International Film: ‘The Quiet Girl,’ Colm Bairéad (Director and Writer)
When writer-director Colm Bairéad finished reading “Foster,” the short story upon which “The Quiet Girl” is based, he couldn’t help but burst into “hot, childlike tears.” Hoping audiences would feel the same, Bairéad adapted the story to screen, placing weighted emphasis on casting and locations to immerse viewers in the perspective of the film’s 9-year-old protagonist. Minimalistic scoring — and at times, silence — were also utilized to draw attention to the actors’ performances: “Even the temp score that we had used had been really sparing. We always knew that we didn’t want the film to emotionally lead the audience too much.”
International Film: ‘Bardo,’ Alejandro G. Iñárritu (Director, Writer, Producer)
Writer, director and producer Alejandro Inarritu looked inward when determining the universal themes that would guide viewers through his latest feature epic, “Bardo, False Chronicle of a Handful of Truths,” reflecting on his own life experiences as well as concepts of love, death, art, success and fatherhood. “Some things you put in the page, but then when you suddenly confront how to flesh them out, how to materialize some abstract dreams and emotions and feelings, it’s a challenge,” Inarritu told Variety. The runtime of the first cut exceeded four hours, at which point Inarritu was tasked with consolidating his passion project while maintaining the narrative’s dream-like uncertainty.

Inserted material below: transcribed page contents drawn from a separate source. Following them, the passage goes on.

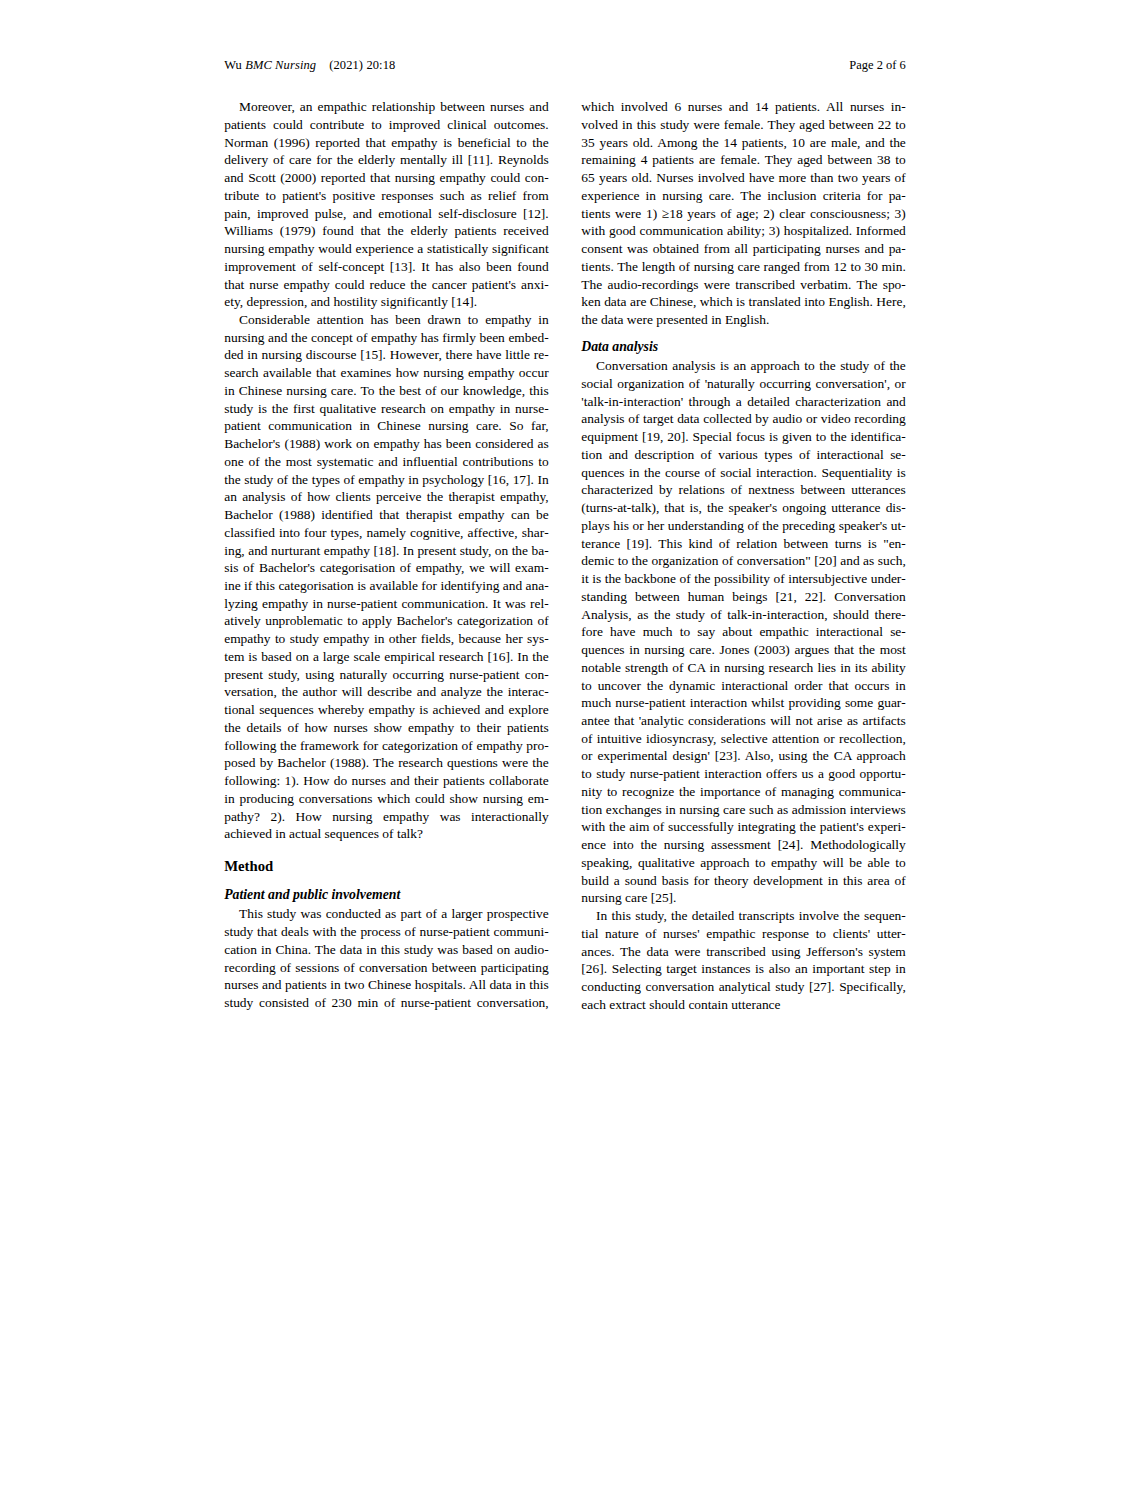Wu BMC Nursing (2021) 20:18
Page 2 of 6
Moreover, an empathic relationship between nurses and patients could contribute to improved clinical outcomes. Norman (1996) reported that empathy is beneficial to the delivery of care for the elderly mentally ill [11]. Reynolds and Scott (2000) reported that nursing empathy could contribute to patient's positive responses such as relief from pain, improved pulse, and emotional self-disclosure [12]. Williams (1979) found that the elderly patients received nursing empathy would experience a statistically significant improvement of self-concept [13]. It has also been found that nurse empathy could reduce the cancer patient's anxiety, depression, and hostility significantly [14].
Considerable attention has been drawn to empathy in nursing and the concept of empathy has firmly been embedded in nursing discourse [15]. However, there have little research available that examines how nursing empathy occur in Chinese nursing care. To the best of our knowledge, this study is the first qualitative research on empathy in nurse-patient communication in Chinese nursing care. So far, Bachelor's (1988) work on empathy has been considered as one of the most systematic and influential contributions to the study of the types of empathy in psychology [16, 17]. In an analysis of how clients perceive the therapist empathy, Bachelor (1988) identified that therapist empathy can be classified into four types, namely cognitive, affective, sharing, and nurturant empathy [18]. In present study, on the basis of Bachelor's categorisation of empathy, we will examine if this categorisation is available for identifying and analyzing empathy in nurse-patient communication. It was relatively unproblematic to apply Bachelor's categorization of empathy to study empathy in other fields, because her system is based on a large scale empirical research [16]. In the present study, using naturally occurring nurse-patient conversation, the author will describe and analyze the interactional sequences whereby empathy is achieved and explore the details of how nurses show empathy to their patients following the framework for categorization of empathy proposed by Bachelor (1988). The research questions were the following: 1). How do nurses and their patients collaborate in producing conversations which could show nursing empathy? 2). How nursing empathy was interactionally achieved in actual sequences of talk?
Method
Patient and public involvement
This study was conducted as part of a larger prospective study that deals with the process of nurse-patient communication in China. The data in this study was based on audio-recording of sessions of conversation between participating nurses and patients in two Chinese hospitals. All data in this study consisted of 230 min of nurse-patient conversation, which involved 6 nurses and 14 patients. All nurses involved in this study were female. They aged between 22 to 35 years old. Among the 14 patients, 10 are male, and the remaining 4 patients are female. They aged between 38 to 65 years old. Nurses involved have more than two years of experience in nursing care. The inclusion criteria for patients were 1) ≥18 years of age; 2) clear consciousness; 3) with good communication ability; 3) hospitalized. Informed consent was obtained from all participating nurses and patients. The length of nursing care ranged from 12 to 30 min. The audio-recordings were transcribed verbatim. The spoken data are Chinese, which is translated into English. Here, the data were presented in English.
Data analysis
Conversation analysis is an approach to the study of the social organization of 'naturally occurring conversation', or 'talk-in-interaction' through a detailed characterization and analysis of target data collected by audio or video recording equipment [19, 20]. Special focus is given to the identification and description of various types of interactional sequences in the course of social interaction. Sequentiality is characterized by relations of nextness between utterances (turns-at-talk), that is, the speaker's ongoing utterance displays his or her understanding of the preceding speaker's utterance [19]. This kind of relation between turns is "endemic to the organization of conversation" [20] and as such, it is the backbone of the possibility of intersubjective understanding between human beings [21, 22]. Conversation Analysis, as the study of talk-in-interaction, should therefore have much to say about empathic interactional sequences in nursing care. Jones (2003) argues that the most notable strength of CA in nursing research lies in its ability to uncover the dynamic interactional order that occurs in much nurse-patient interaction whilst providing some guarantee that 'analytic considerations will not arise as artifacts of intuitive idiosyncrasy, selective attention or recollection, or experimental design' [23]. Also, using the CA approach to study nurse-patient interaction offers us a good opportunity to recognize the importance of managing communication exchanges in nursing care such as admission interviews with the aim of successfully integrating the patient's experience into the nursing assessment [24]. Methodologically speaking, qualitative approach to empathy will be able to build a sound basis for theory development in this area of nursing care [25].
In this study, the detailed transcripts involve the sequential nature of nurses' empathic response to clients' utterances. The data were transcribed using Jefferson's system [26]. Selecting target instances is also an important step in conducting conversation analytical study [27]. Specifically, each extract should contain utterance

Animated Short: ‘The Boy, the Mole, the Fox and the Horse,’ Charlie Mackesy (Author, Co-Director)
To “The Boy, the Mole, the Fox and the Horse” author Charlie Mackesy, his book is more of a “long conversation between characters.” “Not a huge amount actually happens, but I think what happens mainly is internal and discursive,” he told Variety. “They discover things about each other and themselves and existence.” When adapting the beloved illustrated book into an animated short film, Mackesy and co-director Peter Baynton had to “go deeper with the characters and discover a real narrative and a purpose to their journey.” Another crucial element for the short: emulating the book’s illustration style. “Our journey really was creating ink and watercolor drawing into an animated form, and keeping the spirit of the book alive and the messages within it,” Mackesy said.
Visual Effects: “Thirteen Lives,” Jason Billington (VFX Supervisor)
For VFX supervisor Jason Billington, the visual effects in Ron Howard’s “Thirteen Lives” needed to be subtle enough so it wouldn’t “take the viewer away from the emotional story.” “When it comes to visual effects, it’s always been, we remain hidden,” he told Variety. Billington explained that the underwater sequences were filmed on practical sets rather than heavily relying on VFX. “The biggest thing that we had to do — which was probably the bulk of the work on the entire film — was to have them feeling like they weren’t going through a set.” he explained. “All those underwater scenes where the divers are flowing through to get to the boys or flowing out of the cave… they’d all have to be fighting with [or against] the current… And we had to visually show that.”